▶ _Assignment_: Of the records that follow, copy only the lines from the line containing "- Eventual consistency." to the line containing "### Back-of-the-envelope estimation", both included, exactly as written.

▶ _Data records_:
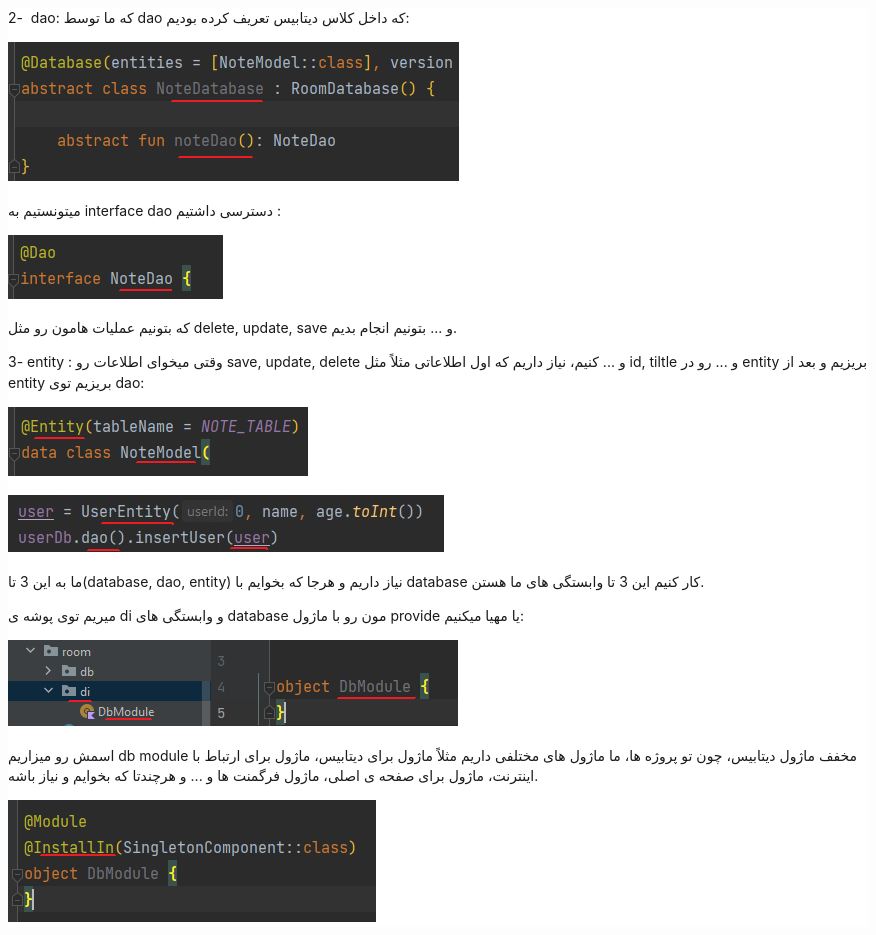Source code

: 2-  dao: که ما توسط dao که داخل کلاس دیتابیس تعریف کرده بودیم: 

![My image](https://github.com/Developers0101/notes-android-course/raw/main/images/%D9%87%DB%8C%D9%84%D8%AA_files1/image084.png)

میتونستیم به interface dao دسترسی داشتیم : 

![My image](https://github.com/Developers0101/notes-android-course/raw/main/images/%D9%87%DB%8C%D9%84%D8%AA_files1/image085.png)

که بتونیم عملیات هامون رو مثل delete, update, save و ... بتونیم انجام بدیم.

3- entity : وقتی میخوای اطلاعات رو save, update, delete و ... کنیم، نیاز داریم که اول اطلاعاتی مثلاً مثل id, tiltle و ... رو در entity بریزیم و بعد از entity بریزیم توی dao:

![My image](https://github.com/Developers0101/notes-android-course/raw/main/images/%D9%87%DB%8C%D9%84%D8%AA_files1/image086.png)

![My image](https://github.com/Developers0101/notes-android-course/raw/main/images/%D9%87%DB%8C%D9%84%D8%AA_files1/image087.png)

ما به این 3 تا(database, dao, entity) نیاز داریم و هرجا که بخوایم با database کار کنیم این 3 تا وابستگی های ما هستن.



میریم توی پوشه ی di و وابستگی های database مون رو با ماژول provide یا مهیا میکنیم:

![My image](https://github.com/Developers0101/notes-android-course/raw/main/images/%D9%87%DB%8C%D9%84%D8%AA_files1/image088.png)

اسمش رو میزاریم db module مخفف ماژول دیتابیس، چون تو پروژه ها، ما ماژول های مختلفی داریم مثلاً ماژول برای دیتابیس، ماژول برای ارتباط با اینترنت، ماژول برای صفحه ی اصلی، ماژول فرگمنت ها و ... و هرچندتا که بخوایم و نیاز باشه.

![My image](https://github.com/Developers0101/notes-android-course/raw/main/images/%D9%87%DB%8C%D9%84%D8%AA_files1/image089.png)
--
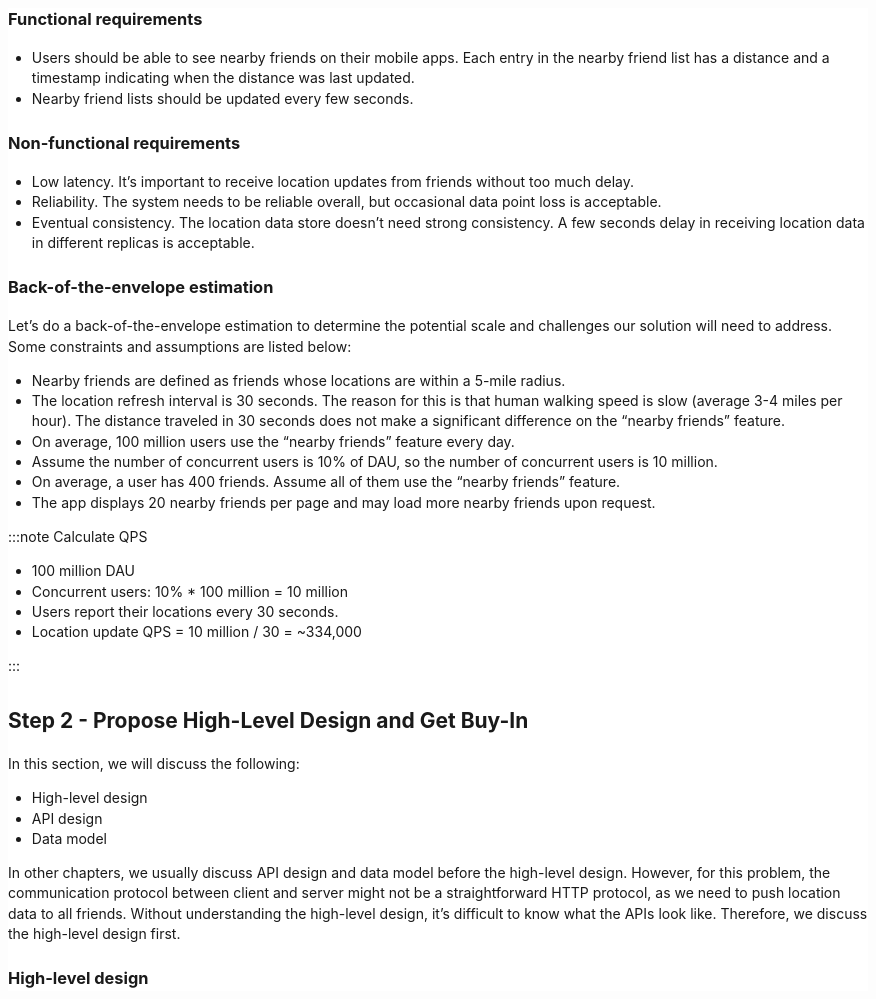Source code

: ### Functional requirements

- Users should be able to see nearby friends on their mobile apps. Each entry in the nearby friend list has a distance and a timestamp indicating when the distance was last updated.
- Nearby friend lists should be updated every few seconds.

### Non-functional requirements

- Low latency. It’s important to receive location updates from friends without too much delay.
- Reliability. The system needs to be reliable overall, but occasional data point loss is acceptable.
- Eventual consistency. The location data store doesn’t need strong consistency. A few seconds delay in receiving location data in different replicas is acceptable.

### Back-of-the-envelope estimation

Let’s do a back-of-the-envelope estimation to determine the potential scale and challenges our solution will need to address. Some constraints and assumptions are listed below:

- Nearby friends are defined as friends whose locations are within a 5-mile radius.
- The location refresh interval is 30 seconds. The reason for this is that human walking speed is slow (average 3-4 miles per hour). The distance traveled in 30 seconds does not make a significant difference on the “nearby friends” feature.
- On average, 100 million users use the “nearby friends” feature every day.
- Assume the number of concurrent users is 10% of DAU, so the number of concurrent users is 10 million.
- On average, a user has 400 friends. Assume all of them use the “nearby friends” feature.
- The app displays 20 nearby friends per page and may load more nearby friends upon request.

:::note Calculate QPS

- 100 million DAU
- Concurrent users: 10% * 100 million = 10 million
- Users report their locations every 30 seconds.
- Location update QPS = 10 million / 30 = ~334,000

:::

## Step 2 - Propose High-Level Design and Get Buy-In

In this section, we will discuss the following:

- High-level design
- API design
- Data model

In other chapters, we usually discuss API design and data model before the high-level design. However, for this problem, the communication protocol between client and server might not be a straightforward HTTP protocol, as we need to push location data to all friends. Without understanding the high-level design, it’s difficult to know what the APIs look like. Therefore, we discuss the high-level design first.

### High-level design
==
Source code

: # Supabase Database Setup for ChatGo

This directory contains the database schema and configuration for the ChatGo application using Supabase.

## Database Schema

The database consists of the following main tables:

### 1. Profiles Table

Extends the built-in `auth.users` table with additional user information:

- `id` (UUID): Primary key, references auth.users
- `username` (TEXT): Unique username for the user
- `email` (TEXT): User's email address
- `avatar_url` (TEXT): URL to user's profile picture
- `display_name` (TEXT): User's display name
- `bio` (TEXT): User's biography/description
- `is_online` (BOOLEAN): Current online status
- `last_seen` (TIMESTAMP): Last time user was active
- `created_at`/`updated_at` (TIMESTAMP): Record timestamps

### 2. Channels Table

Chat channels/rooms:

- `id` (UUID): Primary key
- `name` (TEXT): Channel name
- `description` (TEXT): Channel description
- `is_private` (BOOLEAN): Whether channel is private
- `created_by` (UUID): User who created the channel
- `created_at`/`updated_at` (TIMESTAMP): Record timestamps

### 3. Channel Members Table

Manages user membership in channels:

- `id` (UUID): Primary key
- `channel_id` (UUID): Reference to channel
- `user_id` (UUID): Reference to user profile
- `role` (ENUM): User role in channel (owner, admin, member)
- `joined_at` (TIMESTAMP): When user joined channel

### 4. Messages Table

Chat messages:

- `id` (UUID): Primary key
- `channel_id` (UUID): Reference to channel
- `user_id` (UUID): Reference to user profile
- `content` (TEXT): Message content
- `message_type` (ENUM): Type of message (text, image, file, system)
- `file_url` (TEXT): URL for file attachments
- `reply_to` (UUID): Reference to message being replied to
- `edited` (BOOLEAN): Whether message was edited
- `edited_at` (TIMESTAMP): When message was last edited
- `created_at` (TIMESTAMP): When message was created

▶ _Task response_:
- Eventual consistency. The location data store doesn’t need strong consistency. A few seconds delay in receiving location data in different replicas is acceptable.

### Back-of-the-envelope estimation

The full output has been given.